The activity chart will provide metrics (if available) on a job's performance to give a better understanding of how your data is flowing in and out of Lytics. You can see the number of profiles the job added, removed, or omitted during the selected time frame. Note this feature is currently in development. Once metrics are available for each job, this chart will become populated.

Configuration

The configuration section displays a JSON view of your job's current configuration. This includes details such as the authorization used, where data is coming from, which data is being pulled in, etc.

Logs

The Logs section records the history of events for this job, details about the work completed, and the time each job was run. The logs are helpful to ensure your work is running as expected and for troubleshooting if any issues arise. Below are descriptions of the job events you may see in the logs.

Job EventsDescription
StartedThe job has started running for the first time.
SyncedThe job has completed a unit of work successfully and will continue to run.
ErrorThe job has encountered an error and will retry automatically.
SleepingThe job is currently sleeping due to external restrictions, such as hitting a provider's API limits.
FailedThe job has encountered consecutive errors over 10 hours and is removed from running again.
CompletedThe job has completed all its scheduled tasks and will not be rerun.

Backfilling Data

Some use cases involve having historical data available for segmentation. This data might be demographic in nature, or describe how customers prefer to be contacted. This document offers guidelines for cases where large amounts of this data must be available in your Lytics account.

Best Practices

Separate Backfill from Real-time Streams

A real-time data stream contains messages sent in response to the activity they describe. This is distinguished from batched data streams, where messages are sent in groups on a given schedule or according to another trigger.

For attributes that will be kept updated by a real-time stream, there is the additional requirement to populate that attribute with a substantial amount of pre-existing information, separating that backfilling from now-forward messages.

Backfill messages can be sent using multiple means. API loads should be sent via the bulk CSV or bulk JSON endpoints. It is also possible to use integration workflows to import this data, such as Amazon Web Services (AWS) S3.

The benefit of separating this data from real-time message streams is that the processing of backfill messages does not impact the processing time of messages received from real-time streams. The bulk imports are processed in parallel to real-time messages. This means that marketing activations reliant on real-time updates are not affected.

Utilize Timestamps

Whenever possible, all messages should have an explicit timestamp. While all messages are additionally time stamped by Lytics at the time of ingestion, specifying a message timestamp is helpful in all circumstances, particularly in cases when messages are received out of order so that Lytics knows which one is the most up-to-date. It is essential when a backfill occurs concurrently with a real-time stream of the same attribute.

All means of loading data permit specifying timestamps. Via API, this is via a timestamp_field URL parameter. In the Admin UI, data import configuration options feature a menu to pick among the file schema for a timestamp field.

Evaluate Necessity

All messages imported into your Lytics account are stored in their raw form and represented as profile attributes in the graph.

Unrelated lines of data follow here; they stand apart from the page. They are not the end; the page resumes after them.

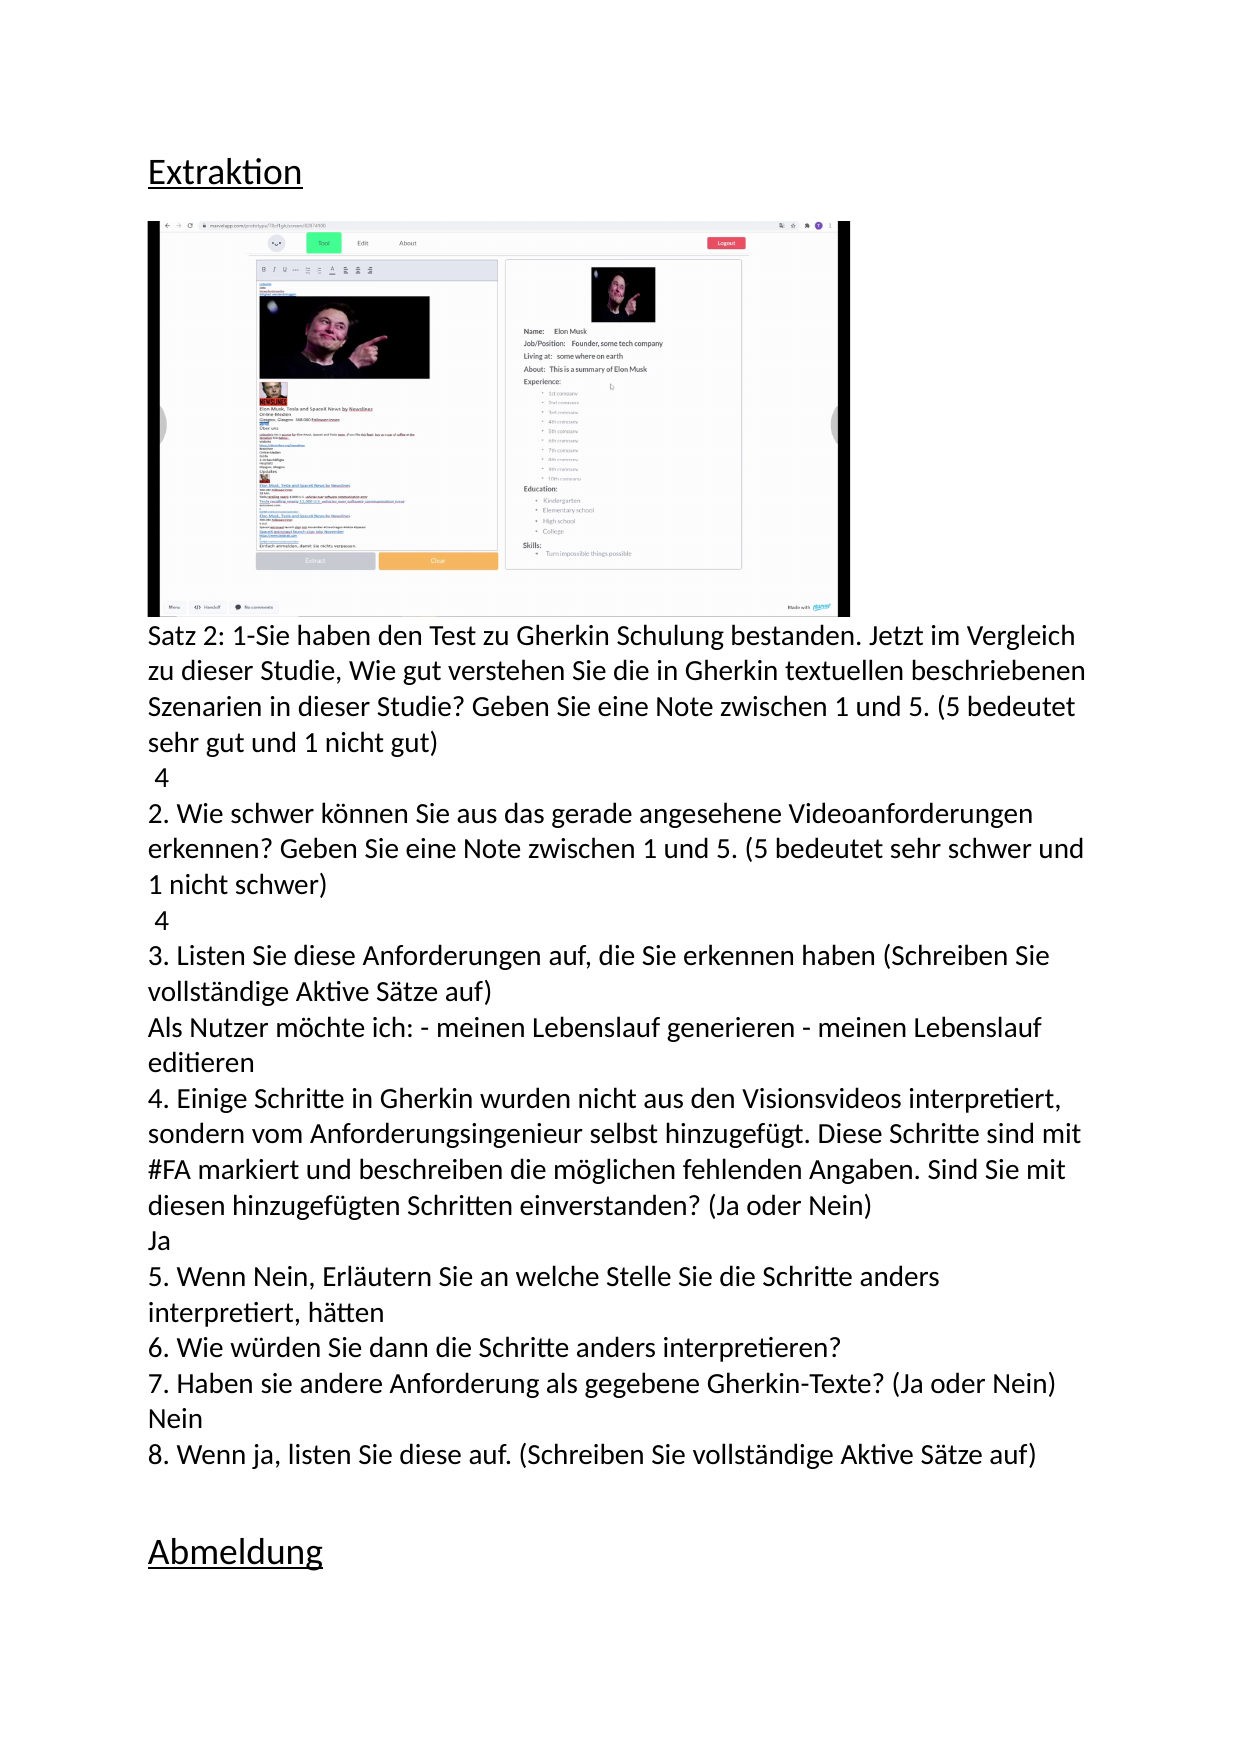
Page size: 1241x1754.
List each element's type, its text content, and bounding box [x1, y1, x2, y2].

text Ja [148, 1222, 1093, 1258]
text 7. Haben sie andere Anforderung als gegebene Gherkin-Texte? (Ja oder Nein) Nein [148, 1365, 1093, 1436]
text 3. Listen Sie diese Anforderungen auf, die Sie erkennen haben (Schreiben Sie vollständige Aktive Sätze auf) [148, 937, 1093, 1009]
text 6. Wie würden Sie dann die Schritte anders interpretieren? [148, 1329, 1093, 1365]
subtitle Abmeldung [148, 1528, 1093, 1574]
text 4 [148, 902, 1093, 937]
text 4 [148, 759, 1093, 795]
text Als Nutzer möchte ich: - meinen Lebenslauf generieren - meinen Lebenslauf editieren [148, 1009, 1093, 1080]
text 4. Einige Schritte in Gherkin wurden nicht aus den Visionsvideos interpretiert, sondern vom Anforderungsingenieur selbst hinzugefügt. Diese Schritte sind mit #FA markiert und beschreiben die möglichen fehlenden Angaben. Sind Sie mit diesen hinzugefügten Schritten einverstanden? (Ja oder Nein) [148, 1080, 1093, 1222]
text 5. Wenn Nein, Erläutern Sie an welche Stelle Sie die Schritte anders interpretiert, hätten [148, 1258, 1093, 1329]
subtitle Extraktion [148, 148, 1093, 193]
text 8. Wenn ja, listen Sie diese auf. (Schreiben Sie vollständige Aktive Sätze auf) [148, 1436, 1093, 1472]
text Satz 2: 1-Sie haben den Test zu Gherkin Schulung bestanden. Jetzt im Vergleich zu dieser Studie, Wie gut verstehen Sie die in Gherkin textuellen beschriebenen Szenarien in dieser Studie? Geben Sie eine Note zwischen 1 und 5. (5 bedeutet sehr gut und 1 nicht gut) [148, 617, 1093, 759]
text 2. Wie schwer können Sie aus das gerade angesehene Videoanforderungen erkennen? Geben Sie eine Note zwischen 1 und 5. (5 bedeutet sehr schwer und 1 nicht schwer) [148, 795, 1093, 902]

The purpose of storing all messages is to enable the reprocessing of those messages, a process called rebuilding. Rebuilding enables all received messages to be represented differently with different attributes, identity resolution rules, etc.

All data ingested into Lytics incrementally increase the overhead of rebuilding, making it a longer and more processing-intensive operation. Therefore, before importing large amounts of data, consider the value/benefit of that data. If there is no clear use case for backfilling, consider skipping it.